Nach dem in dieser Höhe nicht unbedingt zu erwartenden 39:31 (19:18)-Erfolg gegen den ATV Dorstfeld träumen die Schützlinge von Trainer Heinz Thomanek mehr denn je von der Meisterschaft und dem damit verbundenen Aufstieg.
Zwar liegt der ärgste - und wohl nur noch einzige Konkurrent des VfS - Borussia Höchsten - durch das 36:26 beim Aufsteiger HSG Wetter/Grundschöttel weiter gleichauf mit den Warsteinern an der Tabellenspitze, doch die Höchstener haben noch das Nachholspiel gegen Dorstfeld zu absolvieren (Dienstag, 13. April, 20.30 Uhr). Erst bei einem Sieg gegen den ATV würde Höchsten in der Tabelle - wegen des besseren Torverhältnisses - wieder am VfS vorbeiziehen. Und dann steht ja in drei Wochen noch das direkte Duell der beiden heißesten Aufstiegskandidaten an (Sonntag, 18. April, 18 Uhr, Wellinghofen). Der VfS kann sich mit vier Siegen aus den letzten vier Spielen den langersehnten Traum vom Aufstieg in die Verbandsliga endlich erfüllen. Das weiß auch VfS-Coach Heinz Thomanek ganz genau, der seine Mannschaft „bestens gerüstet für das Spitzenspiel in drei Wochen gegen Höchsten sieht”.
Gegen Dorstfeld fanden die Warsteiner zunächst nur äußerst behäbig in die Partie.
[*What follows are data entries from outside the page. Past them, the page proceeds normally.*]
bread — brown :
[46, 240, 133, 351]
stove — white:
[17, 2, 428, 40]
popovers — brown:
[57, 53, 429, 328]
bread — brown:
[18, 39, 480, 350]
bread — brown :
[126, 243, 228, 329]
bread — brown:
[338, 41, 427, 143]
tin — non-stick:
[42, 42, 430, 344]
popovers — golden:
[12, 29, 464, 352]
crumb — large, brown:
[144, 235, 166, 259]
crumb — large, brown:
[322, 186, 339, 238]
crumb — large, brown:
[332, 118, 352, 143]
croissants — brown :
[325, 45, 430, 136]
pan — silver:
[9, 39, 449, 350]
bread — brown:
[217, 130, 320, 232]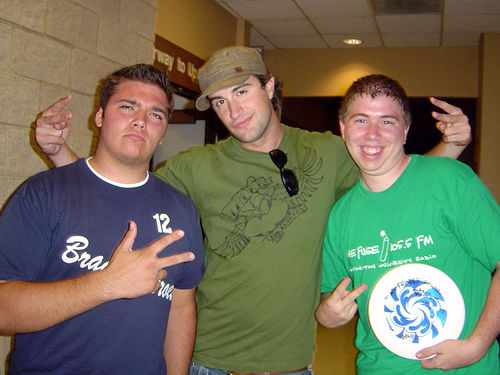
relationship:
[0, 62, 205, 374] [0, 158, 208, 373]
boy wearing t-shirt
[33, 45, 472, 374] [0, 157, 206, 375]
boy wearing blue shirt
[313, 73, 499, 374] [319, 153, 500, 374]
boy wearing shirt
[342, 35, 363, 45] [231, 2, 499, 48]
light on ceiling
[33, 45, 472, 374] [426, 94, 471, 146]
boy holding hand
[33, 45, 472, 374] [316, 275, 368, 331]
boy holding signs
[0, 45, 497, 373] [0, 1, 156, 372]
men next to wall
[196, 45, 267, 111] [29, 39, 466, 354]
green hat on man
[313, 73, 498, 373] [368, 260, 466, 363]
boy holding frisbee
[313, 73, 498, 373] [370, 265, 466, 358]
boy holding frisbee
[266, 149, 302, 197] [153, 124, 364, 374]
sunglasses on man's shirt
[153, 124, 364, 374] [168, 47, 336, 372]
man's shirt on man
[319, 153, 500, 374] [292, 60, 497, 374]
shirt on boy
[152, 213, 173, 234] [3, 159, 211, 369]
12 on shirt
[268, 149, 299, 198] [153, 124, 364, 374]
sunglasses in man's shirt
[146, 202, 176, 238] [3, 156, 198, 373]
12 on blue shirt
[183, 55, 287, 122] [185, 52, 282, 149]
green hat on head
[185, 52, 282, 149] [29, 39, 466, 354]
head of man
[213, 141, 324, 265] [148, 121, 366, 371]
design on man's shirt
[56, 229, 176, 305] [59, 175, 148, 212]
writing on shirt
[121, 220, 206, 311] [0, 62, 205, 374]
hand of boy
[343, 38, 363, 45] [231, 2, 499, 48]
light in ceiling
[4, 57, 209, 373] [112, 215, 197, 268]
boy with fingers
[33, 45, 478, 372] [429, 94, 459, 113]
boy with finger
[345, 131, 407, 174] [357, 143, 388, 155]
smiling with teeth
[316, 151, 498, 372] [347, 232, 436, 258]
shirt for radio station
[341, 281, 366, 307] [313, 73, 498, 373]
finger on boy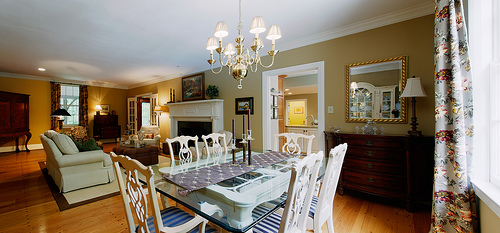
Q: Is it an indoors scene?
A: Yes, it is indoors.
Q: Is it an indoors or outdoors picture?
A: It is indoors.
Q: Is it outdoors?
A: No, it is indoors.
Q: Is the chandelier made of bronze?
A: Yes, the chandelier is made of bronze.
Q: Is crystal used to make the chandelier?
A: No, the chandelier is made of bronze.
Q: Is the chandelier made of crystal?
A: No, the chandelier is made of bronze.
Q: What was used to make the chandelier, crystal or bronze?
A: The chandelier is made of bronze.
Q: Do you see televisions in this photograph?
A: No, there are no televisions.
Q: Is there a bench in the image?
A: No, there are no benches.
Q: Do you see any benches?
A: No, there are no benches.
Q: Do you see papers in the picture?
A: No, there are no papers.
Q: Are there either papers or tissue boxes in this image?
A: No, there are no papers or tissue boxes.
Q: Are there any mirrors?
A: Yes, there is a mirror.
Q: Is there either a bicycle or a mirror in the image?
A: Yes, there is a mirror.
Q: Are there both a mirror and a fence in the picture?
A: No, there is a mirror but no fences.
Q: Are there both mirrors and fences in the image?
A: No, there is a mirror but no fences.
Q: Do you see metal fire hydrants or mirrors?
A: Yes, there is a metal mirror.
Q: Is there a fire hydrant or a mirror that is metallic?
A: Yes, the mirror is metallic.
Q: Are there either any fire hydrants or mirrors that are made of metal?
A: Yes, the mirror is made of metal.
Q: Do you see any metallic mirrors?
A: Yes, there is a metal mirror.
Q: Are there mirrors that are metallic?
A: Yes, there is a mirror that is metallic.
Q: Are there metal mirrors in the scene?
A: Yes, there is a mirror that is made of metal.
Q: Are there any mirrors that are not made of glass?
A: Yes, there is a mirror that is made of metal.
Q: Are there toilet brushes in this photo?
A: No, there are no toilet brushes.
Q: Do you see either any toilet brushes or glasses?
A: No, there are no toilet brushes or glasses.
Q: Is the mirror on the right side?
A: Yes, the mirror is on the right of the image.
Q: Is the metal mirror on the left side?
A: No, the mirror is on the right of the image.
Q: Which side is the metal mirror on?
A: The mirror is on the right of the image.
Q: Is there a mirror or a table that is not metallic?
A: No, there is a mirror but it is metallic.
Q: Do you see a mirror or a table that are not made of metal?
A: No, there is a mirror but it is made of metal.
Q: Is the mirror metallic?
A: Yes, the mirror is metallic.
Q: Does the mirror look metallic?
A: Yes, the mirror is metallic.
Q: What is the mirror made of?
A: The mirror is made of metal.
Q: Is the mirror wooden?
A: No, the mirror is metallic.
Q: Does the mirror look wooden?
A: No, the mirror is metallic.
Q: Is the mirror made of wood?
A: No, the mirror is made of metal.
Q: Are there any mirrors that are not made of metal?
A: No, there is a mirror but it is made of metal.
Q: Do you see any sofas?
A: Yes, there is a sofa.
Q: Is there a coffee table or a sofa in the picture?
A: Yes, there is a sofa.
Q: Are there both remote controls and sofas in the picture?
A: No, there is a sofa but no remote controls.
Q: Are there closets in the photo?
A: No, there are no closets.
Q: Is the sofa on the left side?
A: Yes, the sofa is on the left of the image.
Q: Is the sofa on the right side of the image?
A: No, the sofa is on the left of the image.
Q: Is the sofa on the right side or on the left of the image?
A: The sofa is on the left of the image.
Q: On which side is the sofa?
A: The sofa is on the left of the image.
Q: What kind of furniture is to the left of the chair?
A: The piece of furniture is a sofa.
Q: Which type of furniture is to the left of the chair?
A: The piece of furniture is a sofa.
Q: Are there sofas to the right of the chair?
A: No, the sofa is to the left of the chair.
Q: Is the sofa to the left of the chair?
A: Yes, the sofa is to the left of the chair.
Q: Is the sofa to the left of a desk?
A: No, the sofa is to the left of the chair.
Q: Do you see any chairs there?
A: Yes, there is a chair.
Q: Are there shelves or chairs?
A: Yes, there is a chair.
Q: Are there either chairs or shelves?
A: Yes, there is a chair.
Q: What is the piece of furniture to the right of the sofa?
A: The piece of furniture is a chair.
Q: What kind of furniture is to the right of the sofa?
A: The piece of furniture is a chair.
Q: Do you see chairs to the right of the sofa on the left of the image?
A: Yes, there is a chair to the right of the sofa.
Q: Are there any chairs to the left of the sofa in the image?
A: No, the chair is to the right of the sofa.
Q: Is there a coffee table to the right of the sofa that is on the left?
A: No, there is a chair to the right of the sofa.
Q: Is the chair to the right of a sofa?
A: Yes, the chair is to the right of a sofa.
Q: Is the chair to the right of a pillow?
A: No, the chair is to the right of a sofa.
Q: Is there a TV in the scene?
A: No, there are no televisions.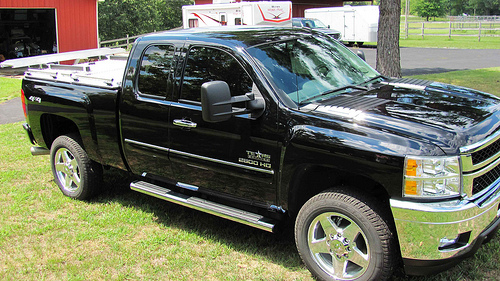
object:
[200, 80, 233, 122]
mirror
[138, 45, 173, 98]
window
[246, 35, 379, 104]
window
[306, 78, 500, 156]
hood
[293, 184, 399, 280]
wheel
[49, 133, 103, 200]
wheel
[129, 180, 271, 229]
step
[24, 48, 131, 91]
bed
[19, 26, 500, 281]
pickup truck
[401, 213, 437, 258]
grass surface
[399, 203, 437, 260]
metallic surface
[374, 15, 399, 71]
tree trunk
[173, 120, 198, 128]
door handle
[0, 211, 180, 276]
grass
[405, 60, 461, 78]
shadow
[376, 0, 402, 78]
tree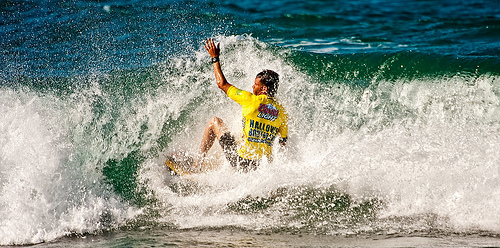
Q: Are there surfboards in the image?
A: Yes, there is a surfboard.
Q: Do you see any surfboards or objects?
A: Yes, there is a surfboard.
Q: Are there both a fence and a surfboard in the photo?
A: No, there is a surfboard but no fences.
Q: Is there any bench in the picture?
A: No, there are no benches.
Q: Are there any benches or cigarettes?
A: No, there are no benches or cigarettes.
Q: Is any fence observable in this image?
A: No, there are no fences.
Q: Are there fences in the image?
A: No, there are no fences.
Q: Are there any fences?
A: No, there are no fences.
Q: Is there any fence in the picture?
A: No, there are no fences.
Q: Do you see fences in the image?
A: No, there are no fences.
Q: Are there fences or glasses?
A: No, there are no fences or glasses.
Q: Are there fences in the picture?
A: No, there are no fences.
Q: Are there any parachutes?
A: No, there are no parachutes.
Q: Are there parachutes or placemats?
A: No, there are no parachutes or placemats.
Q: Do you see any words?
A: Yes, there are words.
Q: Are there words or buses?
A: Yes, there are words.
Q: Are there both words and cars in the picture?
A: No, there are words but no cars.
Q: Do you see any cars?
A: No, there are no cars.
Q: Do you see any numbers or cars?
A: No, there are no cars or numbers.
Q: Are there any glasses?
A: No, there are no glasses.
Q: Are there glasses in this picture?
A: No, there are no glasses.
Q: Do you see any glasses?
A: No, there are no glasses.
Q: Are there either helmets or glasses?
A: No, there are no glasses or helmets.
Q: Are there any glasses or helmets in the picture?
A: No, there are no glasses or helmets.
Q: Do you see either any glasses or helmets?
A: No, there are no glasses or helmets.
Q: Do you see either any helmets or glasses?
A: No, there are no glasses or helmets.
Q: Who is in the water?
A: The man is in the water.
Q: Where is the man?
A: The man is in the water.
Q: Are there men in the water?
A: Yes, there is a man in the water.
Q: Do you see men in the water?
A: Yes, there is a man in the water.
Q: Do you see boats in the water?
A: No, there is a man in the water.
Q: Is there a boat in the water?
A: No, there is a man in the water.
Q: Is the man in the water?
A: Yes, the man is in the water.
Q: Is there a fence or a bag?
A: No, there are no fences or bags.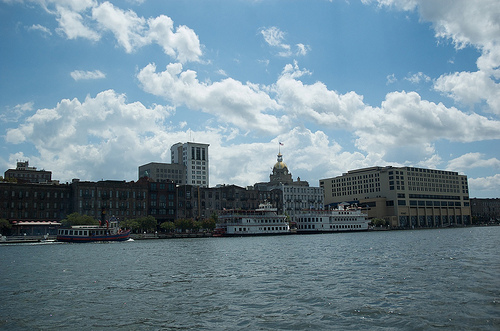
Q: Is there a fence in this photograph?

Vor allem mit dem wurfgewaltigen Linkshänder Michael Herrmann hatte der VfS seine Liebe Mühe und Not. Erst als Herrmann von Jonas Bittern in Manndeckung genommen wurde, drehte sich das Spiel. „Wir sind sehr langsam rein gekommen. Dorstfeld war der erwartet starke Gegner”, sagte Heinz Thomanek. So war zur Pause bei einem Tor Vorsprung für den VfS die Messe noch längst nicht gelesen.
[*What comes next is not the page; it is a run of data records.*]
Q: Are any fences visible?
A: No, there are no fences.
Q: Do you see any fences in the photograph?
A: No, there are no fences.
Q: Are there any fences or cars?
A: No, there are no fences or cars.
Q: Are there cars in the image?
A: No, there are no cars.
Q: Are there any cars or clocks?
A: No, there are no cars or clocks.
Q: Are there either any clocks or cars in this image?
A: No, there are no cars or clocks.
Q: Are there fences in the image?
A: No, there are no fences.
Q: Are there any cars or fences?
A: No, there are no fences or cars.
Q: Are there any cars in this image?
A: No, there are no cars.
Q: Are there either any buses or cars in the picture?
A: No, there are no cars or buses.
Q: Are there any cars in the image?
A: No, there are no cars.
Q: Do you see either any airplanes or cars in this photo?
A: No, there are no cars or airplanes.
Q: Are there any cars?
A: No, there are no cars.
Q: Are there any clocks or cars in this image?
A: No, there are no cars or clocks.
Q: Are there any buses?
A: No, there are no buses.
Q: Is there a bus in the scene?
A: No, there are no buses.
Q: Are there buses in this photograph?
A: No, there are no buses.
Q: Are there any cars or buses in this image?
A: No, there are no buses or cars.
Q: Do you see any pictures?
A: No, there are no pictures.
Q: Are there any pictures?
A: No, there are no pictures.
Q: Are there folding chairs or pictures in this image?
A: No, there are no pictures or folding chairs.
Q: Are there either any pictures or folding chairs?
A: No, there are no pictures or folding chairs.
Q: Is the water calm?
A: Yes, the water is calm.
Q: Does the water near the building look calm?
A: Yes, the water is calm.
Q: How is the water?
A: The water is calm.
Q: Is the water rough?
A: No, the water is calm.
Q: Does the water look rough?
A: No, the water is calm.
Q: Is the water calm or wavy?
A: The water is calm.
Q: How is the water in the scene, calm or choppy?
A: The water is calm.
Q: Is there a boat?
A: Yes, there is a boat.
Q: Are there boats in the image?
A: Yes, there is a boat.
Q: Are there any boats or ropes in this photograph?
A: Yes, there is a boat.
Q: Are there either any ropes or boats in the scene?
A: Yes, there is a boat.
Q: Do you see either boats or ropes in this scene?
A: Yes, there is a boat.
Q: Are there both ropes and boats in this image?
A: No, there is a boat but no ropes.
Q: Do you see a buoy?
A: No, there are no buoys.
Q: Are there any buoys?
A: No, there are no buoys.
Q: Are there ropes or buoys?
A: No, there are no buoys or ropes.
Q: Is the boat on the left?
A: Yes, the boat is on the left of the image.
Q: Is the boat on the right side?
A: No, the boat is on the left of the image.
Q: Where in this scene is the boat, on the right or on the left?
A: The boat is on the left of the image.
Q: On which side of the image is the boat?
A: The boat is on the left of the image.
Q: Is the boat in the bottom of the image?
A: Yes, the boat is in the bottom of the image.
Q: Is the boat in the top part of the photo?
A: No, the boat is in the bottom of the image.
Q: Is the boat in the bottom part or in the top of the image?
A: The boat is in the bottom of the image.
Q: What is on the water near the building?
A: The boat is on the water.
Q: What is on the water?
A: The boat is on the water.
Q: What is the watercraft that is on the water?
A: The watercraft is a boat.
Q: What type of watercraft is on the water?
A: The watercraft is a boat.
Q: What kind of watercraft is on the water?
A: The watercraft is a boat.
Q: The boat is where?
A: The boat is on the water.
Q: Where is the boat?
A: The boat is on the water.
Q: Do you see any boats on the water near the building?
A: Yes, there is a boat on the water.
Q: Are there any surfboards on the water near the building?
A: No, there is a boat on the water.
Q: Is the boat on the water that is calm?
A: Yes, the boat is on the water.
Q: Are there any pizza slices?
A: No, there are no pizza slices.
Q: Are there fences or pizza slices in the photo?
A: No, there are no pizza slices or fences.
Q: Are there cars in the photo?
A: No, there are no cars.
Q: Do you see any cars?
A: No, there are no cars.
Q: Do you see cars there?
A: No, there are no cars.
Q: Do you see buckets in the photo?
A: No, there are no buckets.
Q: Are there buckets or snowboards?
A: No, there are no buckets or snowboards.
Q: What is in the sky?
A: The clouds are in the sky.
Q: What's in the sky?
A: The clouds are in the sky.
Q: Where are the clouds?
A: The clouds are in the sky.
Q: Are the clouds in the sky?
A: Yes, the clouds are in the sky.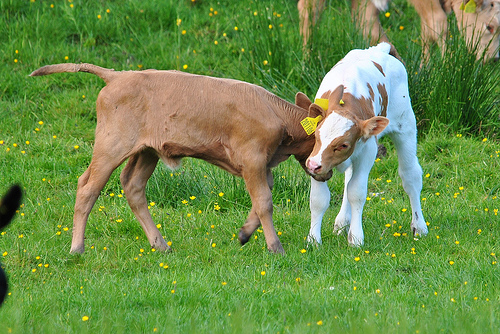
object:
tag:
[299, 113, 322, 137]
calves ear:
[326, 83, 346, 116]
Allerdings kamen die Warsteiner wie verwandelt aus der Kabine, zogen nun konsequent ihr Tempospiel auf und brachten den Gegner nun von einer Verlegenheit in die nächste. So gelangen den Hausherren in den ersten zehn Minuten der zweiten Halbzeit acht Tore in Folge - vom 19:18-Halbzeitstand zum 27:18 durch Björn Kanning. Damit war eine Vorentscheidung mehr als gefallen, zumal sich die Gäste durch zwei Rote Karten gegen Sebastian Münz (wegen dreimaliger Zeitstrafe/42.) und Kreisläufer Richard Utech (nach einer Tätlichkeit gegen den eingewechselten Warsteiner Torwart Michael Hölter/58.) auch noch selbst schwächten.
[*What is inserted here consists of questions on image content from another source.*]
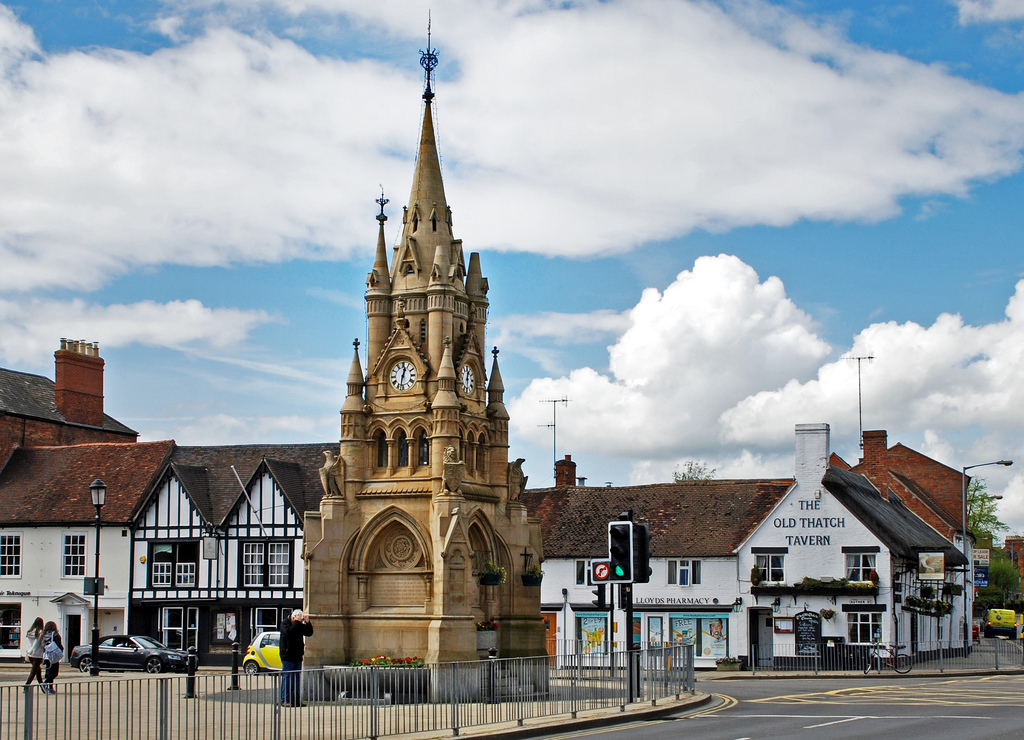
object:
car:
[69, 634, 200, 674]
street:
[0, 608, 1022, 736]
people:
[30, 574, 73, 651]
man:
[279, 608, 314, 707]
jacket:
[276, 619, 312, 659]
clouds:
[0, 0, 1024, 543]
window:
[61, 529, 89, 578]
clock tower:
[297, 114, 548, 740]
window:
[0, 531, 22, 580]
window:
[147, 537, 179, 587]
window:
[176, 538, 196, 586]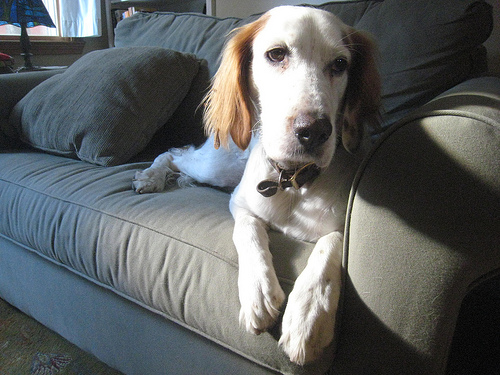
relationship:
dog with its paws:
[128, 4, 387, 365] [230, 225, 342, 367]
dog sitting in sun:
[128, 4, 387, 365] [145, 179, 293, 363]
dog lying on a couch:
[128, 4, 387, 365] [1, 0, 484, 370]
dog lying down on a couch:
[128, 4, 387, 365] [1, 0, 484, 370]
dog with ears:
[128, 4, 387, 365] [197, 14, 387, 151]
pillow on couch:
[4, 43, 202, 167] [1, 0, 484, 370]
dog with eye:
[128, 4, 387, 365] [265, 48, 286, 63]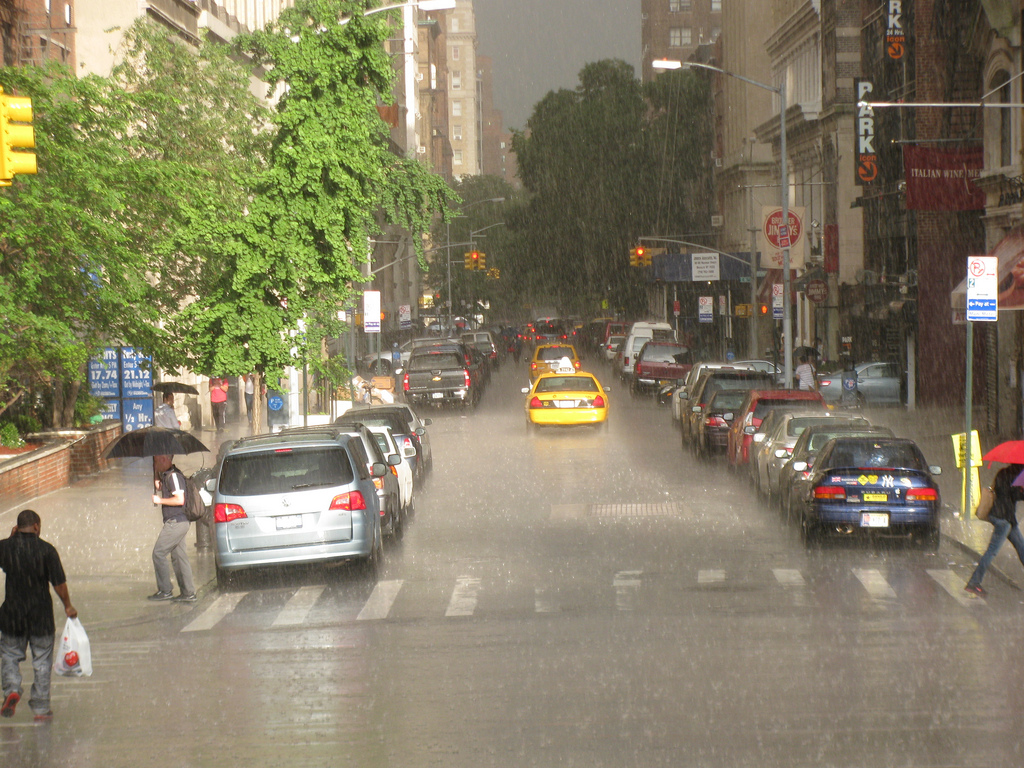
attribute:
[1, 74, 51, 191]
light — yellow, traffic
„Wir sind mittlerweile auf alle Eventualitäten vorbereitet. Als Björn und Boban in Manndeckung genommen wurden, sind andere dafür in die Bresche gesprungen”, hob Heinz Thomanek vor allem seine beiden Routiniers Phillipp Schmitt und Zoran Kaseric, die geschickt die Fäden im Spiel des VfS zogen, hervor.
VfS - Dorstfeld 39:31
WARSTEIN: Jostes, Hölter; Schorlemer (5), Kaseric (1), Furmaniak (2), Mues (6), Ristovic (11), Hahne (1), Kanning (6), Bittern (2), Gericke (1), Schmitt (4), Schledde (n.e.), Thewes (n.e.).
DORSTFELD: Scholz, Börsch; Goracy (5), Utech (1), Bethke (6), Walter, Grisko (2), Rodenberg (2), Edeling (1), Herrmann (8), Grüne (1), Fuchte, Albowitz, Münz (5).
Rote Karten: Münz (Dorstfeld/42.); Utech (Dorstfeld/58.).